"Cheira a gás.", disse-me ele.
"A sério? A mim cheira a rosas.", respondi eu.
"Mas se concentrar melhor o olfacto, sinto um toque de podridão.", continuou ele.
"Realmente, se eu me concentrar melhor, surge-me uma leve onda de folhas de laranjeira."
"Não, não... Deve passar-se algo estranho contigo, porque o que estou a sentir não é nada disso. Nem me estou a sentir nada bem.", disse ele a sufocar.
"Contigo é que não se deve passar nada de bom... Estás a envelhecer. Olha só o teu pescoço! Está a implodir, as tuas unhas estão a cair e as tuas orelhas estão a apodrecer!"
"Vê-te espelho!", gritou-me ele. "As rugas da tua testa desapareceram e as madeixas brancas do teu cabelo estão outra vez negras! Olha só para mim! Não mereço eu rejuvenescer em tua vez? O que me está a acontecer?"
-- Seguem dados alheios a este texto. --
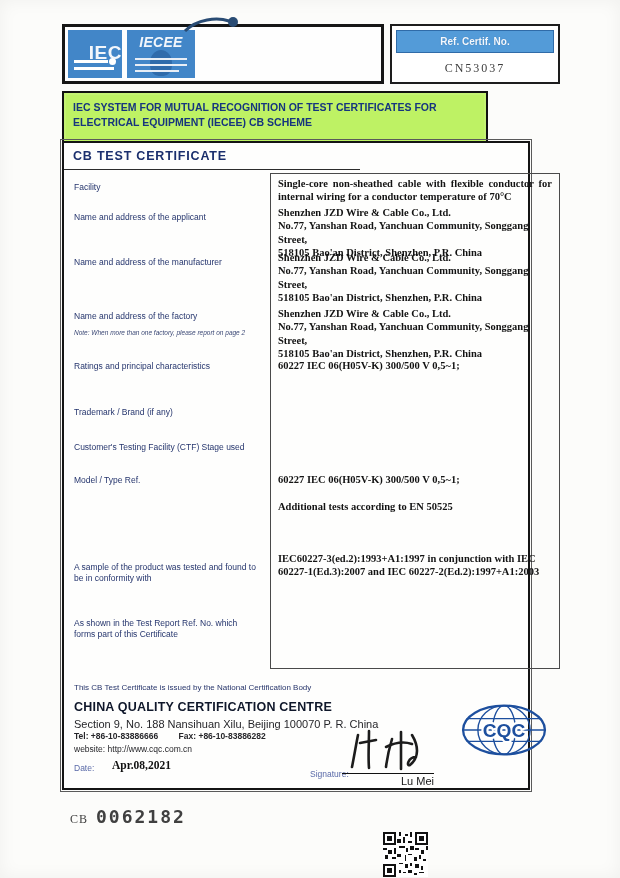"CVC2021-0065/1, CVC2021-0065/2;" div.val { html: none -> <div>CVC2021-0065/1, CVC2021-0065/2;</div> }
"Acho que estás a definhar, meu caro.", retorqui cheio de calma. "Sinto-me bem... Não... Muito bem, até! Não sei o que fazer para te ajudar, nem sinto grande vontade para tal."
"Ajuda-me!"
"Não."
"Por favor! Dá-me água. Tira-me daqui!"
"Não."
"Amaldiçoado sejas! Tu e a tua sorte!
"Pois que seja, não me metes medo, muito menos nesse estado deplorável. E o teu azar ficará para trás. Aqui, para sempre, quando sair e a porta se fechar."
Saí e vivi.
Lá atrás, trancado e a apodrecer, ficou o meu azar e a minha consciência que luta entre fazer bem e fazer mal.
Não mais fui julgado, nem mais justificações tive que dar.
Agora sou só um.
E se o mal farei, pois que prossiga, já não me inquieta. Se o bem farei, pois que a glória me invada.